If we consider the multiple linear regression with intercept:

$$y = \alpha + \beta_1x_1 + \cdots + \beta_nx_n,$$

it is the well-know formula of solution:

$$\theta = (M^TM)^{-1}M^Ty.$$

Here

  1. $\theta = (\alpha, \beta^T)^T,$ $\alpha$ is intercept; $\beta = (\beta_1,\cdots,\beta_n).$

  2. $$M=\begin{pmatrix}
    1 & x_{12} & \cdots & x_{1m}\\
    1 & x_{22} & \cdots & x_{2m}\\
    \vdots & \vdots & \vdots & \vdots\\
    1 & x_{N2} & \cdots & x_{Nm}
    \end{pmatrix}=(e,X),$$

    is the extended sample matrix.

Now I want to expand $\hat{\theta}$ to get the closed form of $\beta.$ Compared with simple simple linear regression, I guess the formula of $\beta$ is just the solution of linear regression without intercept under the centralized sample $y_c,X_c:$

$$\beta = (X_c^TX_c)X_c^Ty_c.$$

$X_c,y_c$ is centralized sample matrix of $X,y.$

Is there any easy way to proof it? Since it is related to the inverse of block matrix, which seems a little bit complicate.

Best Answer

Think of your observations as a bunch of points in the $n+1$ dimension space. You are trying to find a hyperplane to minimize the sum of vertical distance (to this plane) squared.

For any candidate slopes $\beta_1, ..., \beta_n$, the first order derivative on $\alpha$ shows that the optimal $\alpha$, for such $\beta_1, ..., \beta_n$, must ensure the hyperplane go through the "center of gravity" of all these points, defined as $(\bar{x_1}, ..., \bar{x_n}, \bar{y})$.

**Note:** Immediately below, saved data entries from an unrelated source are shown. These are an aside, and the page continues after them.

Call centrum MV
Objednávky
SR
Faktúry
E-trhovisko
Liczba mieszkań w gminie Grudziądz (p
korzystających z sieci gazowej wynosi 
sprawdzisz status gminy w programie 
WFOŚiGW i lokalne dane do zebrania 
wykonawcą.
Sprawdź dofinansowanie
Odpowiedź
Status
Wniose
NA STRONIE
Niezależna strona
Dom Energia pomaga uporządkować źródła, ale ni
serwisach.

Therefore, OLS hyperplane must go thru the "center of gravity".

Among all hyperplanes going thru the "center of gravity", the one that minimizes vertical distance squared is the one you wrote down.

Edit: Direct matrix algebra proof:

Let $\vec{1}$ be the $T$ by 1 vector of 1. Original OLS: $Y = (\vec{1}, X) (\alpha, \beta^T)^T$.

Notice that $Y_c = (I - \frac{1}{T}\vec{1}{\vec{1}}^T)Y$; and $X_c = (I - \frac{1}{T}\vec{1}{\vec{1}}^T)X$; and $I - \frac{1}{T}\vec{1}{\vec{1}}^T$ is idempodent.

Carry out the block inverse https://en.wikipedia.org/wiki/Block_matrix (use the last expression there-within, with the inverse expressed as a product, right above the reference to Weistein-Aronszajin identity). The rest follows easily.